[Chart interpretation items]
BEGIN
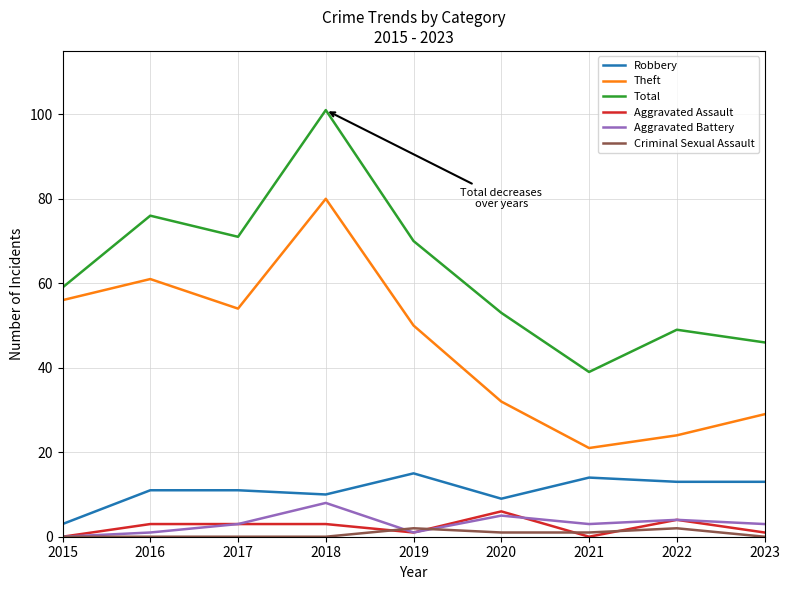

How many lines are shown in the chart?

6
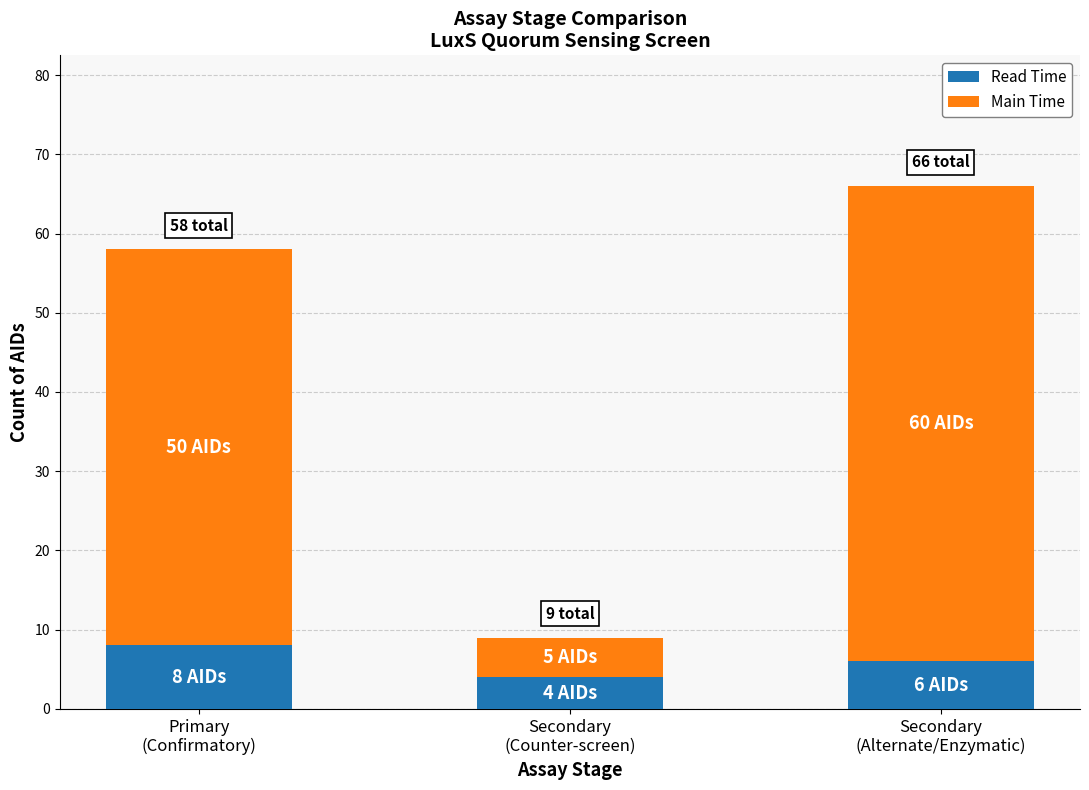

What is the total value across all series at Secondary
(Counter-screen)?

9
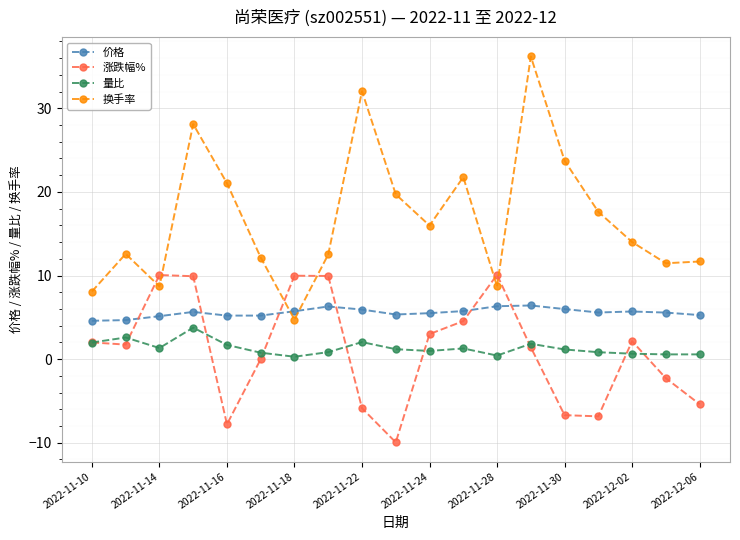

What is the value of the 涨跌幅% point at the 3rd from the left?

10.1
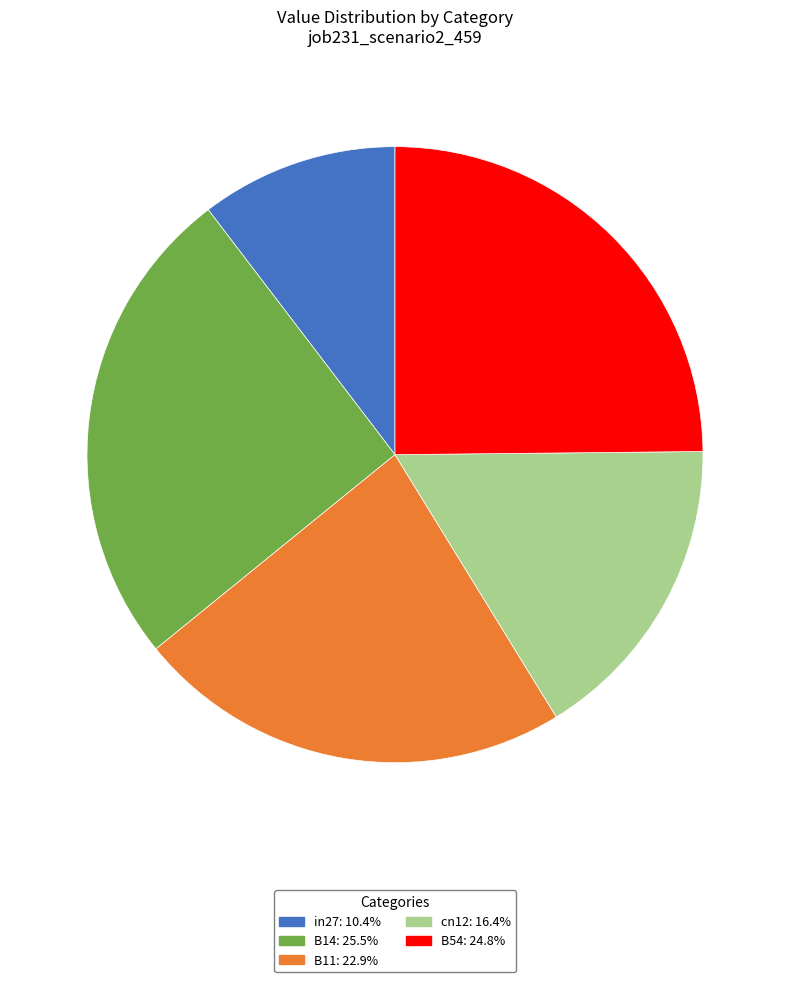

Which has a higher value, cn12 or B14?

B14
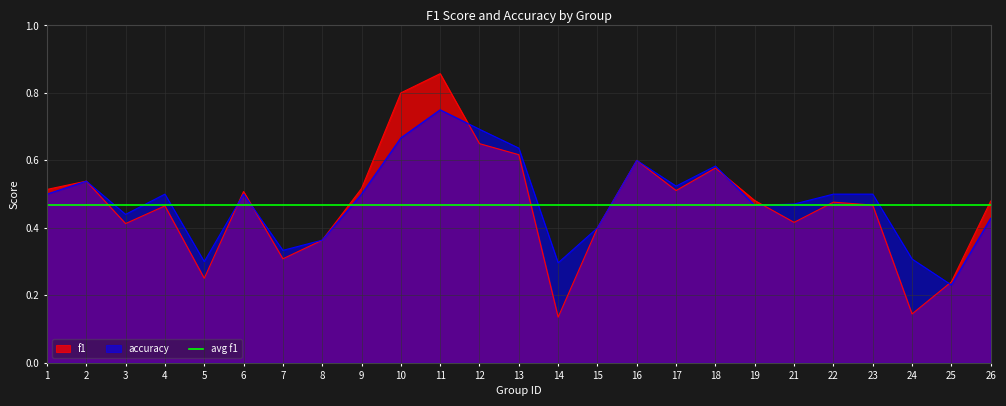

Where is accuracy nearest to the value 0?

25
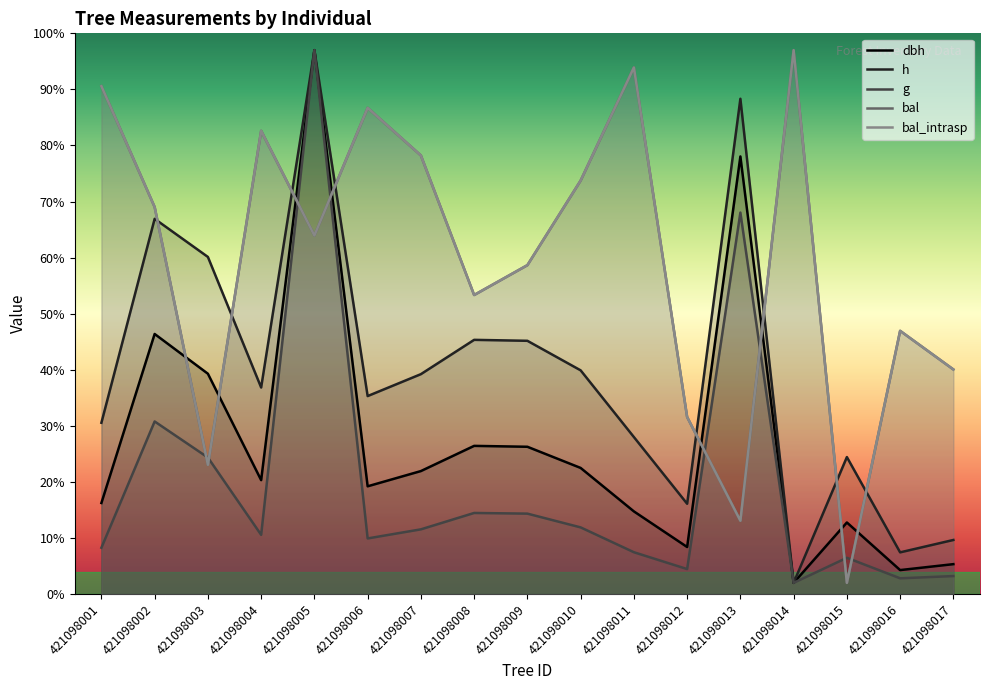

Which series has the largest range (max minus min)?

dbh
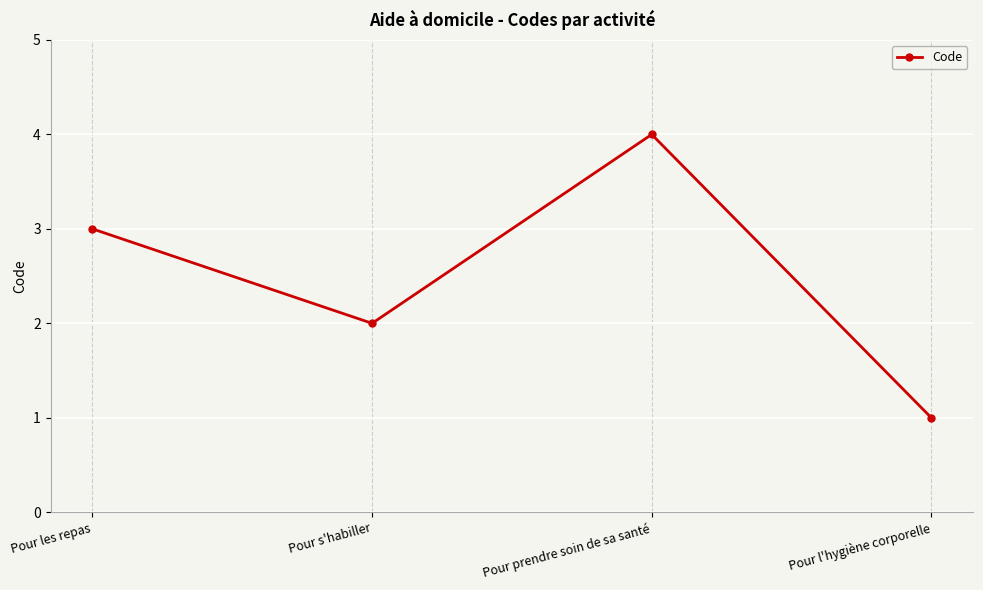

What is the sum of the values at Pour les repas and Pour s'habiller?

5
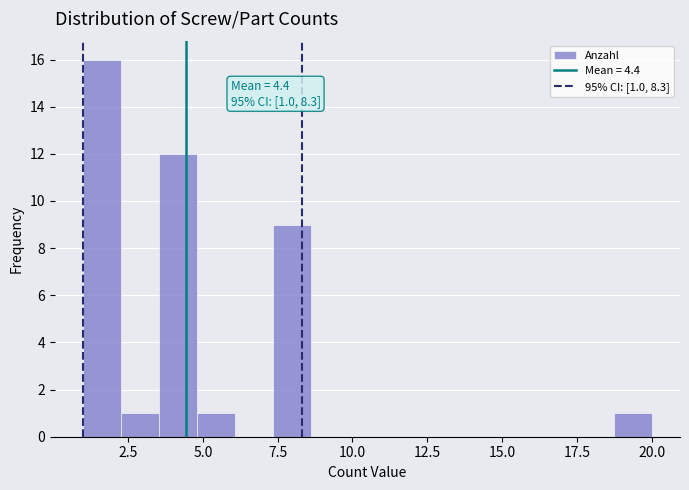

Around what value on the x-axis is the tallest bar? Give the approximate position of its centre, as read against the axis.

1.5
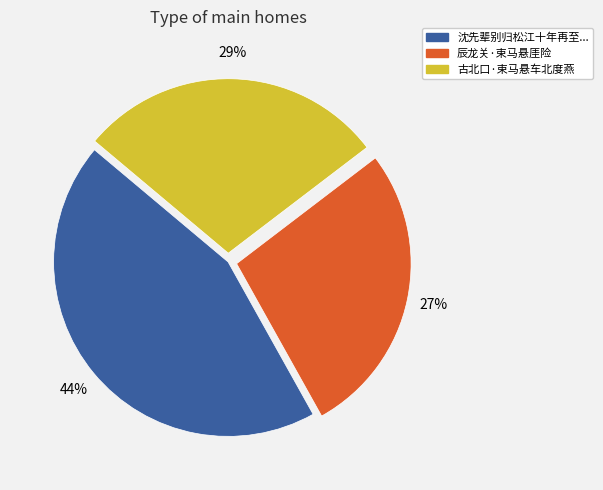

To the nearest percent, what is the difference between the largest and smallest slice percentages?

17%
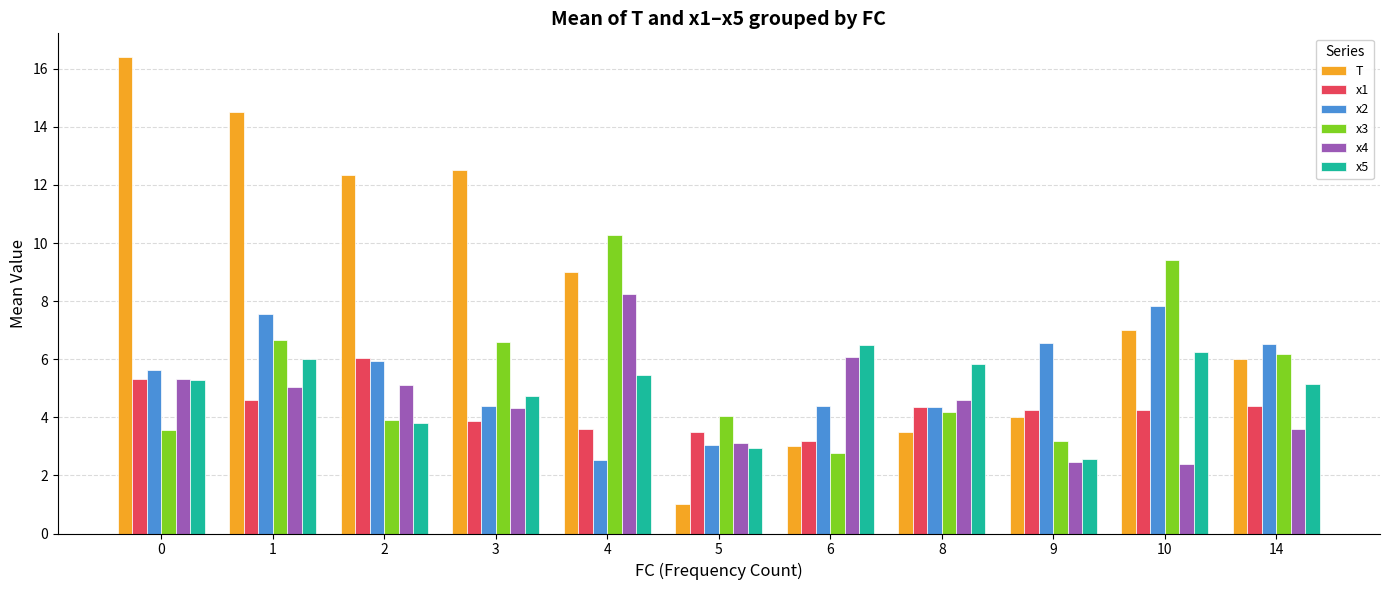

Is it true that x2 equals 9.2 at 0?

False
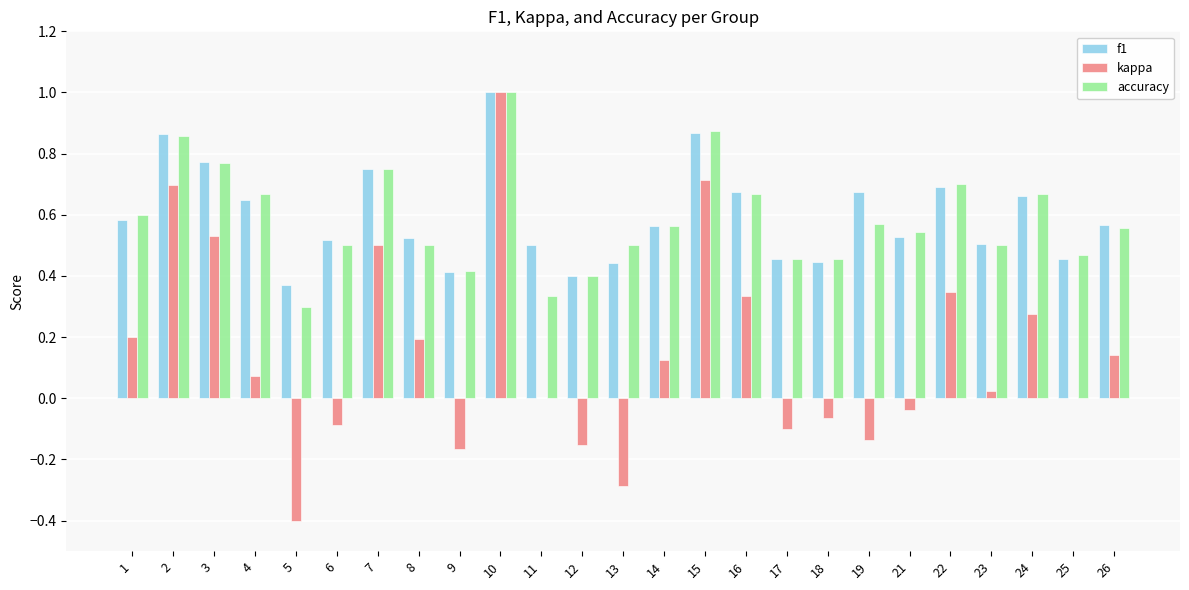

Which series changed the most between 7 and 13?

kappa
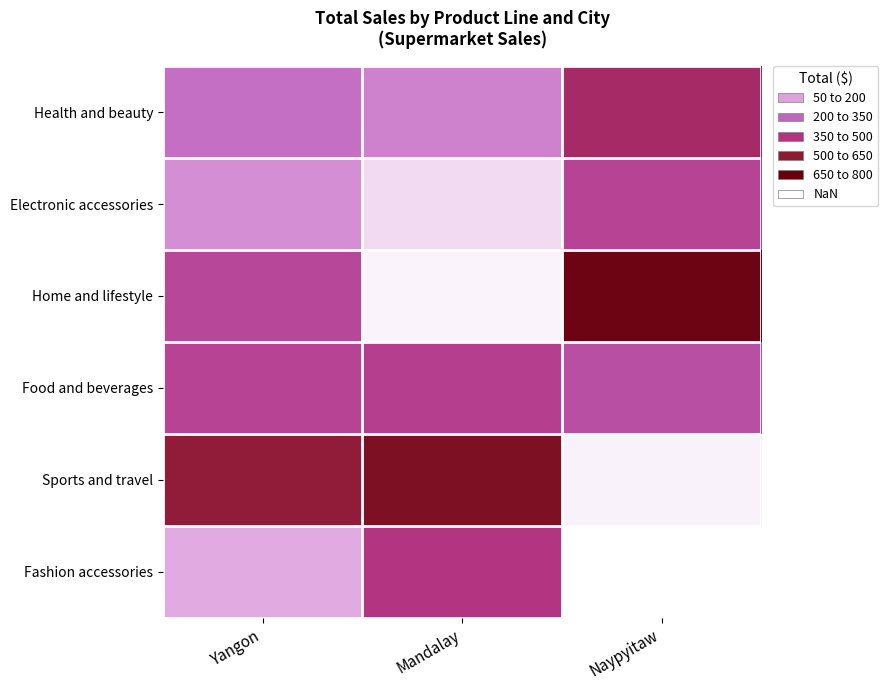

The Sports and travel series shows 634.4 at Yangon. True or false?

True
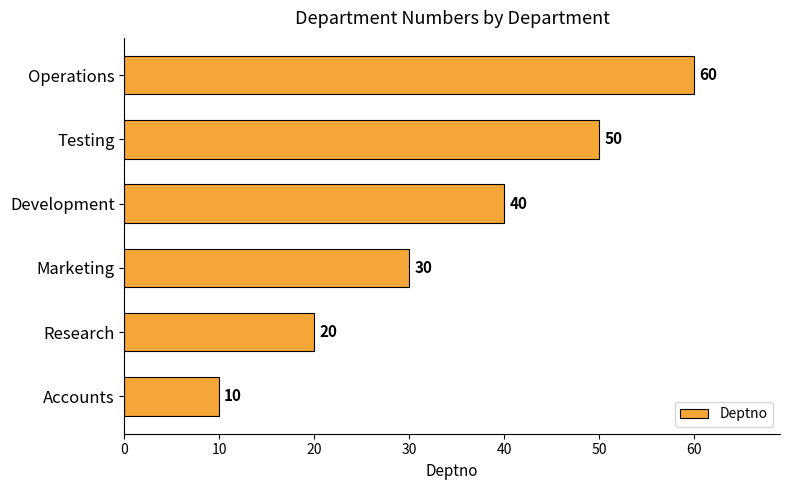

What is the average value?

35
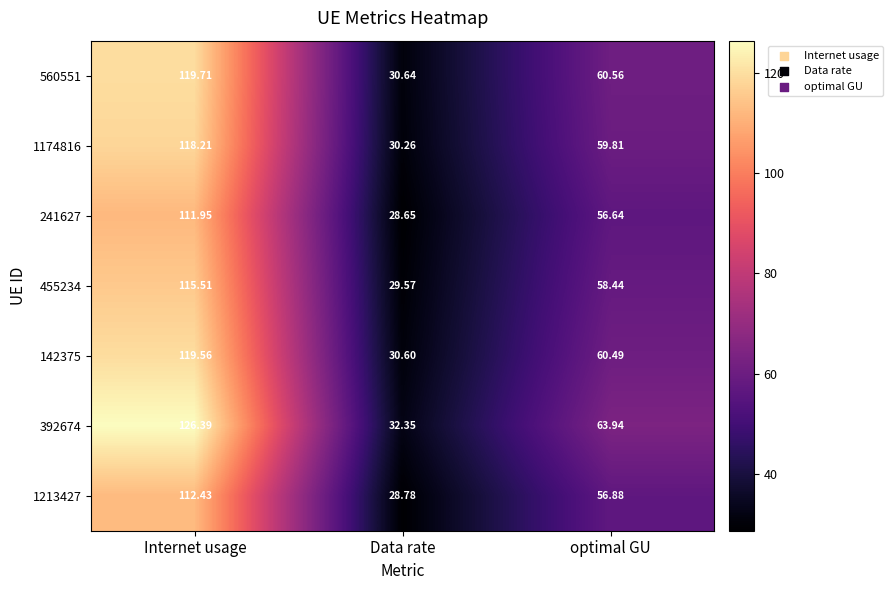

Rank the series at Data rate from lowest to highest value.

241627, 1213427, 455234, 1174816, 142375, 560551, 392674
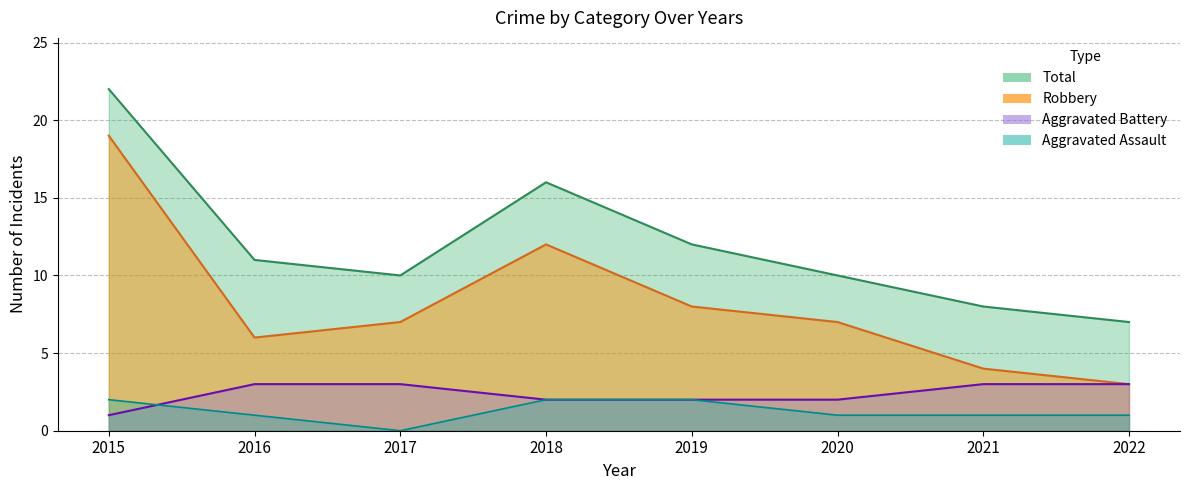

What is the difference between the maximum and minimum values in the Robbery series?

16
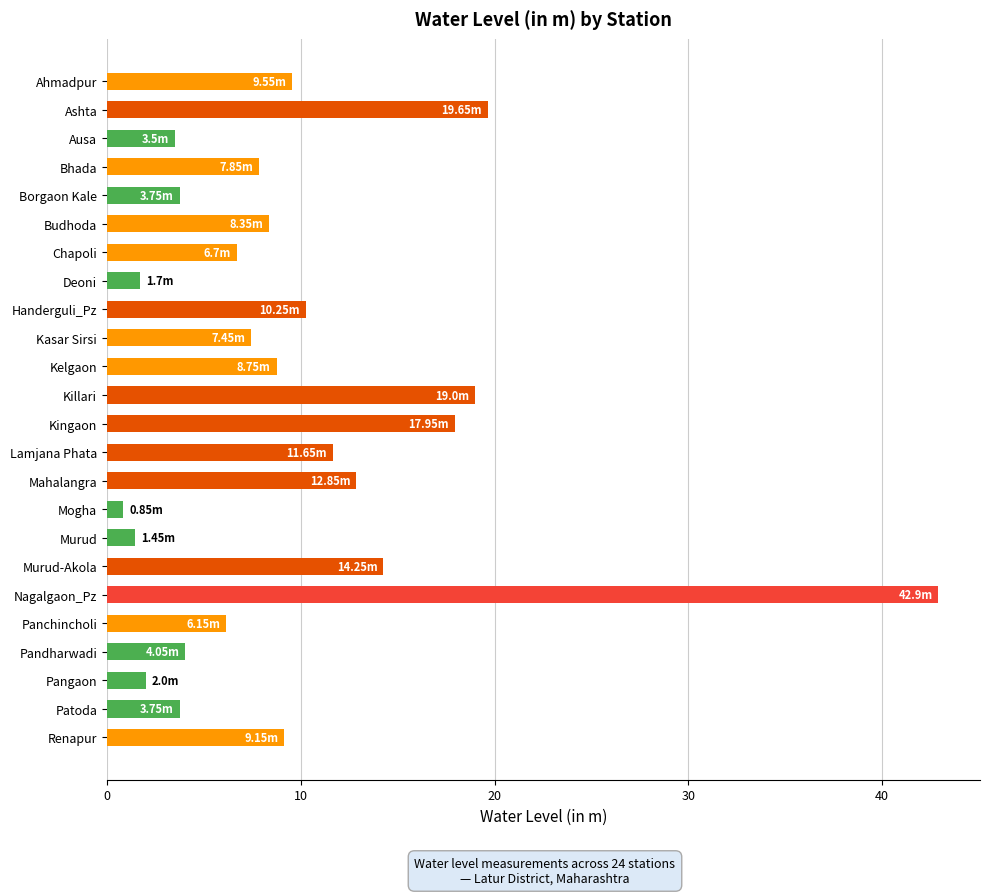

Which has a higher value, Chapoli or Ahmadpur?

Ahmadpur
END
Prompt:
Convert the lines of the items above into a JSON list of strings, with one string for each line. Omit blank lines and the picture placeholders.

Result:
[
  "How many lines are shown in the chart?",
  "6",
  "What is the total value across all series at Secondary",
  "(Counter-screen)?",
  "9",
  "What is the value of the 涨跌幅% point at the 3rd from the left?",
  "10.1",
  "Which has a higher value, cn12 or B14?",
  "B14",
  "Where is accuracy nearest to the value 0?",
  "25",
  "Which series has the largest range (max minus min)?",
  "dbh",
  "What is the sum of the values at Pour les repas and Pour s'habiller?",
  "5",
  "Around what value on the x-axis is the tallest bar? Give the approximate position of its centre, as read against the axis.",
  "1.5",
  "To the nearest percent, what is the difference between the largest and smallest slice percentages?",
  "17%",
  "Is it true that x2 equals 9.2 at 0?",
  "False",
  "Which series changed the most between 7 and 13?",
  "kappa",
  "The Sports and travel series shows 634.4 at Yangon. True or false?",
  "True",
  "What is the average value?",
  "35",
  "Rank the series at Data rate from lowest to highest value.",
  "241627, 1213427, 455234, 1174816, 142375, 560551, 392674",
  "What is the difference between the maximum and minimum values in the Robbery series?",
  "16",
  "Which has a higher value, Chapoli or Ahmadpur?",
  "Ahmadpur"
]